15 May 2003

The ordinary of the mass

In the western church for well over a thousand years, the historic shape of the liturgy has encompassed a number of elements deemed essential to its proper celebration. Together these have formed what is known as the ordinary of the mass, including in outline form:

The Confiteor
The Kyrie
The Gloria in Excelsis
The Scripture Lessons
The Sermon
The Credo
The Offertory
The Sursum Corda
The Eucharistic Prayer
The Sanctus
The Agnus Dei
The Post-Communion

The Church of England's Book of Common Prayer retained much of this shape of the liturgy; however, under the influence of the continental reformers, it moved a reading of the Decalogue to the beginning of the liturgy and moved the Gloria in Excelsis to the end, where it became a post-communion thanksgiving hymn. The Lutheran churches retained this structure as well, although, with the elimination of a weekly observance of the Lord's Supper, only the ante-communion segment was retained on most sundays.

The Reformed and Presbyterian churches undertook a more radical reform, virtually eliminating the ordinary of the mass and substituting for it the basic structure that Old and Hart describe in their books. It has long seemed to me that, in so doing, the non-Lutheran reformers were doing more than just to reform; they came close to creating a new liturgy -- one that would inevitably seal the 16th century breach within western Christendom. Had they taken a more measured approach, namely, to remedy the defects while preserving what was right and good, they might have seen fit to keep much of what we know as the ordinary of the mass.
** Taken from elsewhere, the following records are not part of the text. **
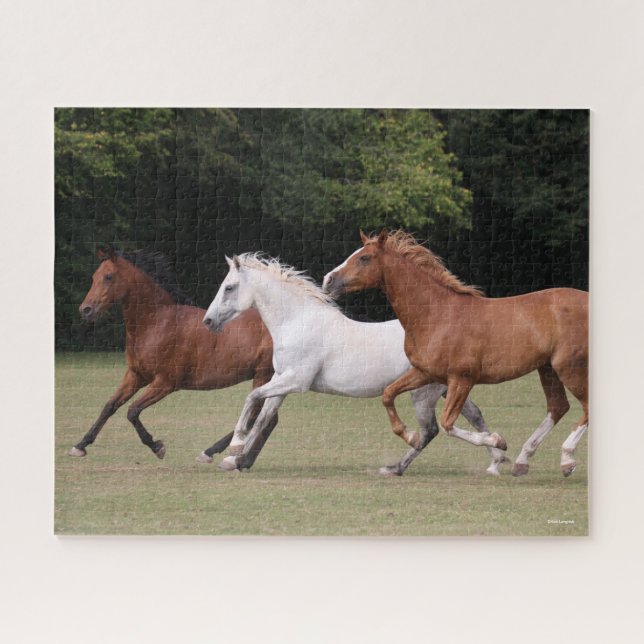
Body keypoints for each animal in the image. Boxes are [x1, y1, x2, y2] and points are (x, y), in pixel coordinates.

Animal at [70, 247, 277, 465]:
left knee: (258, 416)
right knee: (268, 418)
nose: (86, 310)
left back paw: (217, 455)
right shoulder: (136, 375)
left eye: (108, 276)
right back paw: (240, 461)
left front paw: (157, 447)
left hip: (263, 374)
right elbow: (110, 406)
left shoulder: (166, 383)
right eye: (94, 276)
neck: (157, 322)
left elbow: (132, 411)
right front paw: (80, 446)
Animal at [202, 253, 507, 475]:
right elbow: (263, 417)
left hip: (424, 392)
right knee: (471, 416)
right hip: (445, 388)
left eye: (229, 287)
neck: (298, 322)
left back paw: (397, 467)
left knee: (431, 429)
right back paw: (496, 457)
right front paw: (235, 460)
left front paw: (235, 449)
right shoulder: (282, 382)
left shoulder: (295, 381)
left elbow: (252, 399)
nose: (208, 321)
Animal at [323, 230, 588, 477]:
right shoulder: (425, 373)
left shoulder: (462, 379)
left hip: (568, 367)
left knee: (584, 407)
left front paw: (498, 441)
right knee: (558, 407)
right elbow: (388, 394)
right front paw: (410, 435)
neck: (436, 314)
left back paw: (567, 460)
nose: (329, 280)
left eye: (364, 258)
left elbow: (447, 423)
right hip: (548, 368)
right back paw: (523, 461)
Imagine, if you will, an alternative history in which Reformed Christians have grown up singing and loving the Gloria in Excelsis, knowing the Sanctus by heart, praying with heartfelt passion the Agnus Dei, and seeing in these hymns a liturgical treasure shared with all other Christians in the western tradition. There would be one less cause of division among these traditions, even where genuine confessional differences remained, because we would all hold in common something very beautiful and ancient -- a way of worshipping God in spirit and truth.